Photograph: Prashanth Mukundan
Dr Bob Nelson was once approached by a manager who insisted that one of the ways listed in his best-selling book, 1001 Ways to Reward Employees, wouldn’t work for his company.
Nelson ripped off the relevant page from the book, handed it back, and said: “Well, here are another 1,000 ways.”
The Guru of Thank You narrates the anecdote to explain how managers often stall employee recognition programmes under the pretext of constraints, mostly financial.
According to Dr Nelson, president and founder of Nelson Motivation Inc., money is only one element in thanking the staff for a job well done. From a heartfelt “Thank you” to convenient incentives in kind, there are, well, 1,001 ways (for starters) to motivate them.
He says it is demeaning to employees and hypocritical when current employers promise to match salaries after they have decided to switch jobs. The management should have been doing it on the first hand.
In the same vein, he insists that there is no faster beeline for mediocrity than treating unequal performances equally and rewarding marginal performers on par with the star performers.
An ideal motivation strategy therefore should be to “single out the star performers, rally around them, and keep on track all the people who make it happen.”
Dr Nelson cites research to illustrate the direct co-relation between employee motivation and loyalty. “The number one factor of how long some one will stay at given organisation is directly related to the relationship he or she has with his immediate supervisor.”
A graduate in communication studies, Dr Nelson became a celebrity of sorts with his first book, Job Hunt, written when he was 25 years old. Since then, his books have been on best-seller lists with 1,001 Ways finding acceptance the world over. He followed it up with 1001 Ways to Energize Employees, 1001 Ways to Take Initiative at Work, and The 1001 Rewards Recognition Field Book.
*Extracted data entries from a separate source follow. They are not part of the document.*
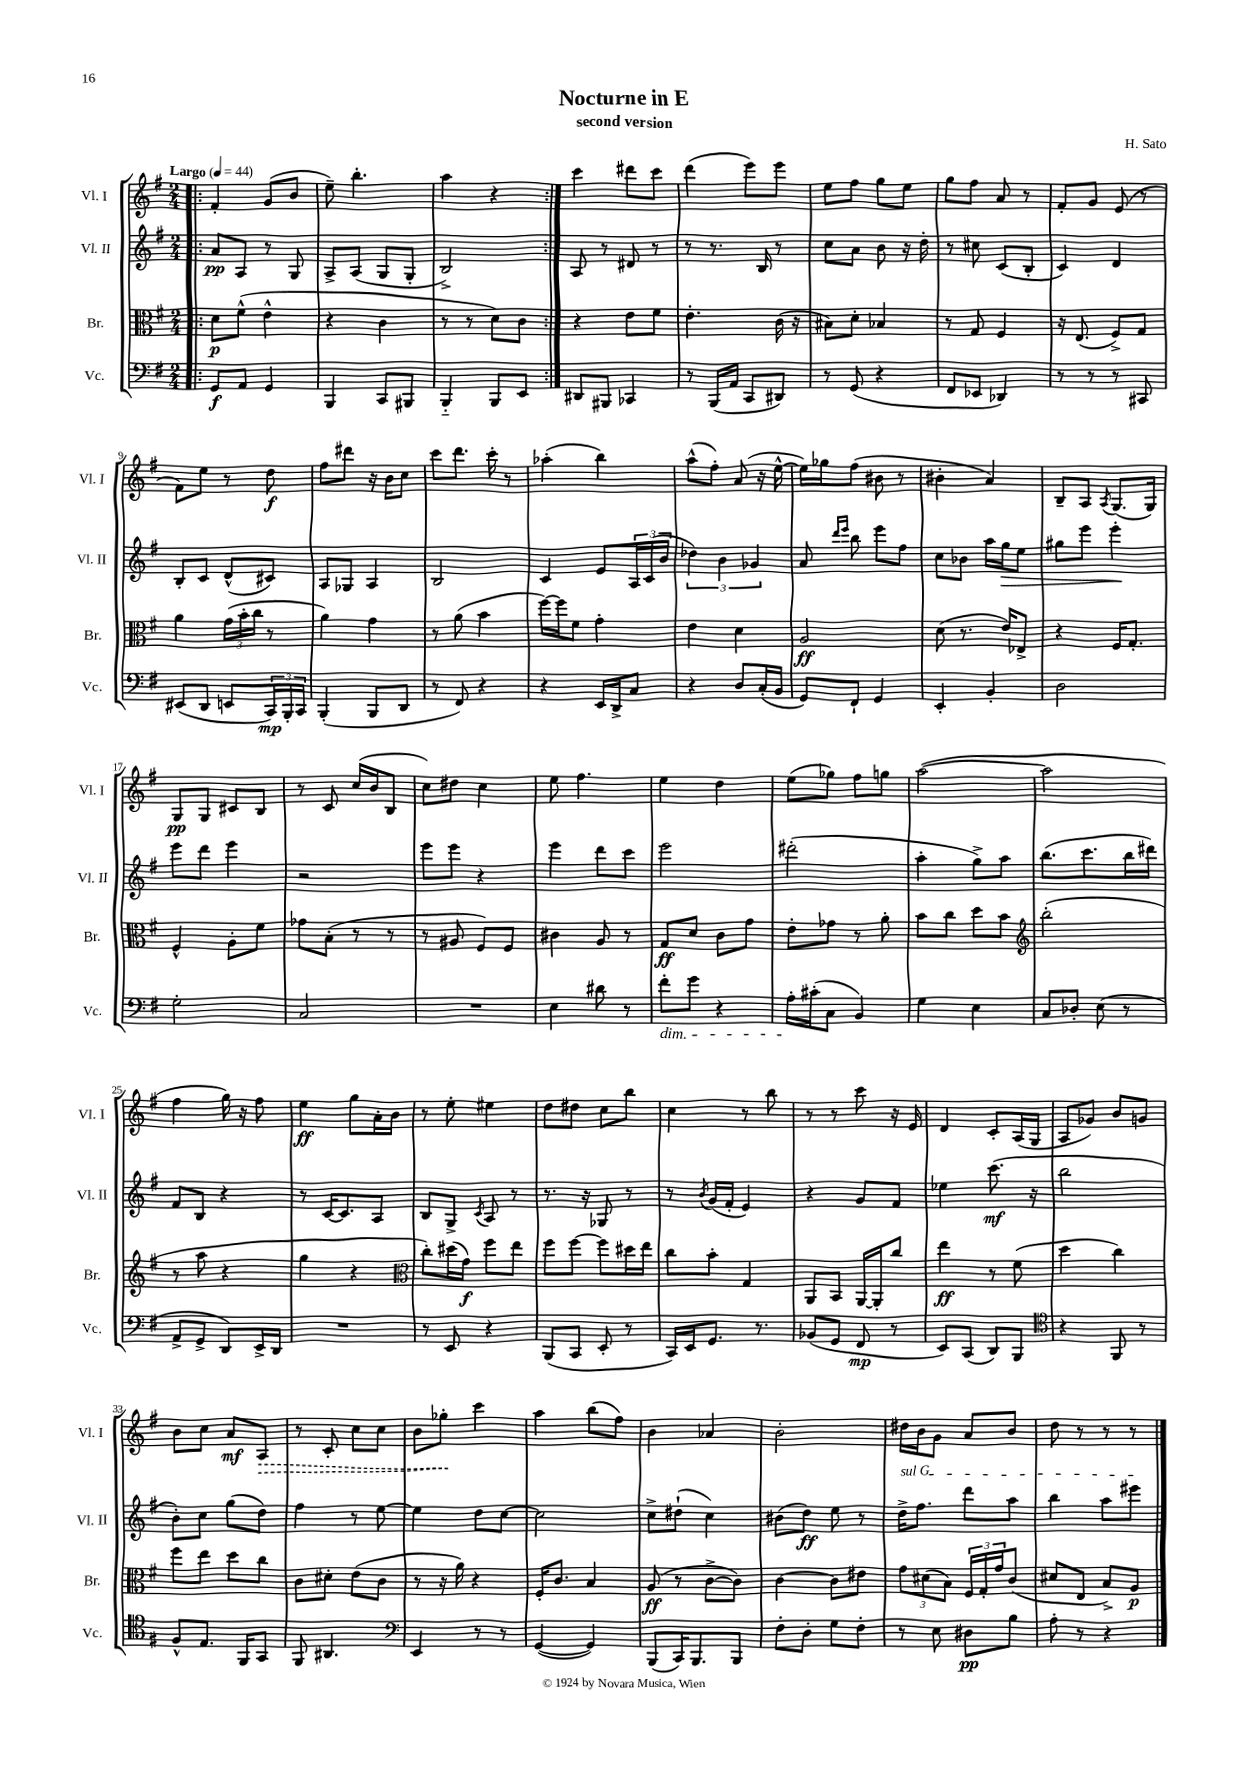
\header { title = "Nocturne in E" composer = "H. Sato" subtitle = "second version" }
<<
\new StaffGroup <<
\new Staff = "s0" \with { instrumentName = "Vl. I" shortInstrumentName = "Vl. I" } {
    \clef treble \key g \major \numericTimeSignature \time 2/4 \tempo "Largo" 4 = 44
    \repeat volta 2 { \bar ".|:" fis'4-. g'8( b'8 |
    e''8--) b''4.-. |
    a''4 r4 | }
    c'''4 dis'''8 c'''8 |
    d'''4( e'''8) e'''8 |
    e''8 fis''8 g''8 e''8 |
    g''8 fis''8 a'8 r8 |
    fis'8-. g'8 e'8( r8 |
    fis'8) e''8 r8 d''8\f |
    fis''8 dis'''8 r16 b'16 c''8 |
    c'''8 d'''8. c'''16-. r8 |
    aes''4-.( b''4) |
    a''8-^( fis''8-.) a'8( r16 e''16~-^ |
    e''16) ges''16 fis''8( bis'8 r8 |
    bis'4-. a'4) |
    b8-- a8 \acciaccatura { a8 } g8.( g16) |
    g8\pp g8 cis'8 b8 |
    r8 c'8 c''16( b'16 b8 |
    c''8) dis''8 c''4 |
    e''8 fis''4. |
    e''4 d''4 |
    e''8( ges''8) fis''8 g''8 |
    a''2~( |
    a''2 |
    fis''4 g''16) r16 fis''8 |
    e''4\ff g''8 a'16-. b'16 |
    r8 e''8-. eis''4 |
    d''8 dis''8 c''8 b''8 |
    c''4 r8 b''8 |
    r8 r8 c'''8 r16 e'16 |
    d'4 c'8-. a16( g16 |
    a8 ges'8) b'8 g'8 |
    b'8 c''8 a'8\mf \once \override Hairpin.style = #'dashed-line a8\> |
    r8 c'8-. c''8 c''8 |
    b'8 ges''8-.\! c'''4 |
    a''4 b''8( fis''8) |
    b'4 aes'4 |
    b'2-. |
    dis''16 b'16 g'8 a'8 b'8 |
    d''8 r8 r8 r8 \bar "|." |
}
\new Staff = "s1" \with { instrumentName = "Vl. II" shortInstrumentName = "Vl. II" } {
    \clef treble \key g \major \numericTimeSignature \time 2/4
    \repeat volta 2 { \bar ".|:" a'8\pp a8 r8 g8 |
    a8-> a8( g8 g8-. |
    b2->) | }
    a8 r8 dis'8 r8 |
    r8 r8. b16 r8 |
    c''8 a'8 b'8 r16 d''16-. |
    r8 cis''8 c'8( b8-. |
    c'4) d'4 |
    b8-. c'8 d'8-^( cis'8) |
    a8 ges8 a4 |
    b2 |
    c'4 e'8 \tuplet 3/2 { a16 c'16( b'16 } |
    \tuplet 3/2 { des''4) b'4 ges'4 } |
    a'8 \grace { d'''16 e'''16 } b''8 e'''8 fis''8 |
    c''8 bes'8 a''16 g''16\> e''8 |
    gis''8 e'''8 e'''4-.\! |
    e'''8 d'''8 e'''4 |
    r2 |
    e'''8 e'''8 r4 |
    e'''4 d'''8 c'''8 |
    e'''2 |
    dis'''2-.( |
    a''4-. g''8->) a''8 |
    b''8.( c'''8. b''16 dis'''16) |
    fis'8 b8 r4 |
    r8 c'16~ c'8. a8 |
    b8 g8-> \acciaccatura { c'8 } a8 r8 |
    r8. r16 ges8 r8 |
    r8 \acciaccatura { b'8 } g'16( fis'16-. e'4) |
    r4 g'8 fis'8 |
    ees''4 c'''8.\mf( r16 |
    b''2 |
    b'8-.) c''8 g''8( d''8) |
    fis''4 r8 e''8~ |
    e''4 d''8 c''8~ |
    c''2 |
    c''8-> dis''8-!( c''4) |
    bis'8( d''8\ff) e''8 r8 |
    \once \override TextSpanner.bound-details.left.text = \markup { \italic "sul G" } d''16->\startTextSpan fis''8. d'''8 a''8 |
    b''4 a''8 eis'''8\stopTextSpan \bar "|." |
}
\new Staff = "s2" \with { instrumentName = "Br." shortInstrumentName = "Br." } {
    \clef alto \key g \major \numericTimeSignature \time 2/4
    \repeat volta 2 { \bar ".|:" d'8\p fis'8-^( e'4-^ |
    r4 c'4 |
    r8 r8 d'8) c'8 | }
    r4 e'8 fis'8 |
    e'4.-. c'16( r16 |
    bis8) d'8-. bes4 |
    r8 g8 fis4 |
    r16 e8.( fis8->) g8 |
    a'4 \tuplet 3/2 { g'16( b'16-. c''16 } r8 |
    a'4) g'4 |
    r8 a'8( b'4 |
    fis''16~) fis''16 fis'8 g'4-. |
    e'4 d'4 |
    a2\ff |
    d'8( r8. e'16) ees8-> |
    r4 fis16 g8.-. |
    fis4-^ a8-. fis'8 |
    ges'8 b8-.( r8 r8 |
    r8 ais8 fis8) fis8 |
    cis'4 a8 r8 |
    g8\ff d'8 c'8 g'8 |
    e'8-. ges'8 r8 a'8-. |
    b'8 c''8 d''8 b'8 |
    \clef treble b''2-.( |
    r8 a''8 r4 |
    g''4 r4 |
    \clef alto c''8-.) dis''16( g'16\f) fis''8 e''8 |
    fis''8 fis''8~ fis''8 dis''16 e''16 |
    c''8 b'8-. g4 |
    a,8 b,8 a,16~ a,16-. c''8 |
    e''4\ff r8 fis'8( |
    d''4 c''4) |
    fis''8 e''8 d''8 c''8 |
    c'8 dis'8-. e'8( c'8 |
    r8 r16 a'16) r4 |
    fis16-. c'8. b4 |
    a8\ff( r8 c'8~-> c'8) |
    c'4~ c'8 eis'8 |
    \tuplet 3/2 { g'8 dis'8( b8) } \tuplet 3/2 { fis16 g16-. g'16 } c'8( |
    dis'8 e8 b8->) a8\p \bar "|." |
}
\new Staff = "s3" \with { instrumentName = "Vc." shortInstrumentName = "Vc." } {
    \clef bass \key g \major \numericTimeSignature \time 2/4
    \repeat volta 2 { \bar ".|:" g,8\f a,8 g,4 |
    b,,4 c,8 bis,,8 |
    b,,4-_ b,,8 e,8 | }
    dis,8 bis,,8 ces,4 |
    r8 b,,16( a,16 c,8 dis,8) |
    r8 g,8( r4 |
    fis,8 ees,8 des,4) |
    r8 r8 r8 cis,8 |
    eis,8( d,8 e,8 \tuplet 3/2 { c,16\mp) b,,16-. c,16 } |
    b,,4-.( b,,8 d,8 |
    r8 fis,8) r4 |
    r4 e,16 d,16-> c8 |
    r4 d8 c16-.( b,16 |
    g,8) fis,8-! g,4 |
    e,4-. b,4-. |
    d2 |
    g2-. |
    c2 |
    R2 |
    e4 dis'8 r8 |
    fis'8-.\dim g'8 r4 |
    a16-.\! cis'16-.( c8 b,4) |
    g4 e4 |
    c8 des8-. e8( r8 |
    a,8-> g,8-> d,8) e,16-> d,16 |
    R2 |
    r8 e,8 r4 |
    b,,8( c,8 e,8-. r8 |
    c,16) e,16 g,8. r8. |
    bes,8( g,8 fis,8\mp r8 |
    e,8) c,8( d,8) b,,8 |
    \clef tenor r4 fis,8 r8 |
    fis8-^ e8. fis,16 g,8 |
    fis,8 ais,4. |
    \clef bass e,4 r8 r8 |
    g,4~( g,4) |
    b,,8( c,16) b,,8. b,,8 |
    fis8-. d8-. g8 fis8-. |
    r8 e8 dis8\pp b8 |
    a8-. r8 r4 \bar "|." |
}
>>
>>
Easy with words and at ease in person, Dr Nelson was in Dubai for a management workshop hosted by Right Selection.
Excerpts from an interview:
Whose side are you on — the employers’ or employees’?
(Laughs) I like to think that I represent the interests of both sides, though, normally, my workshops are attended by managers, owners and CEOs. I help them understand how they can better motivate the employees to perform at a higher level and stay with the organisation longer. Ultimately, it helps the employer earn the reputation as one that can attract and nurture talent.
You ask employers to give more incentives, rewards, money to employees. Doesn’t it annoy them?
There are many misconceptions in this topic. The big one is thinking that employee motivation is obviously money. What I have found from my research is that while money is important, what is quite crucial is how the employees are treated on a daily basis, how they are made to fulfil their role in the business, how they are involved in decision making, and how they are supported when they make a mistake.
Bill Gates once observed that you can tell a lot about the long term viability of any organisation by looking at the way they handle mistakes. If you reprimand and embarrass some one in public, he or she might not repeat it but what the organisation loses in terms of the employee’s loss of self-esteem, their willingness to take risks and the use of better judgment can never be got back.
Is convincing employers that motivation is not just about money the most difficult part of your job?
It is one but not the only one. Not all of us have the time to do things that we don’t think are important to us. It is therefore imperative that the job of managing is redefined to stress how important the organisation’s biggest resource — the people — are. You must tap into their level of commitment and maximise their performance by focusing on them.
For one who first prescribed 1001 ways to reward employees, does this mark a shift in your thinking — from material rewards to intrinsic motivation?
Yes, that is a very clear movement from the more tangible merchandise stuff and awards programmes to a more intangible level where employee relationships are built on a daily basis based on trust and respect.
Do you regard ‘Thank You’ as the single most important motivation tool?
It is one aspect. In a research culled from employees over the years ranking the importance of 52 types of recognition, it was shown that at least 36 of them don’t require a dime. Money has a motivational value alright but once your bills are paid, you start looking for the value part, whether you are valued by the employer, by whom you work with, and whether the work brings meaning to your life.
Right now, we have at least four generations of employees. Their values towards work are different. No employer makes a guarantee that you are going to work with them life-long. Nor can the employer expect blind loyalty simply because they gave the job. They must show how the job can lead you on in life.
With employee recognition programmes, aren’t you putting an extra burden on employers, asking them too much?
(Laughs).. Yes… But I am also saying that if you don’t have an employee recognition programme, don’t be surprised if your people leave. Walt Disney had made to commitment to himself that if he was to be in a managerial position, he will treat his employees as if they were his customers. IBM regards hiring as a million dollar decision. Indeed, you are hiring a potential; you must bring their best judgment and skills to this opportunity and make the most of it.
In today’s workplace dynamics isn’t it inevitable that the staff would move on? So where does that leave you as an employer who invests in spending time and money on your staff?
That is one of the ironies. The more you help people learn, develop and grow skills that by definition can be taken elsewhere, the more they are likely to stay with you and grow with you. They would feel they are in a special place and that they are valued for their contribution.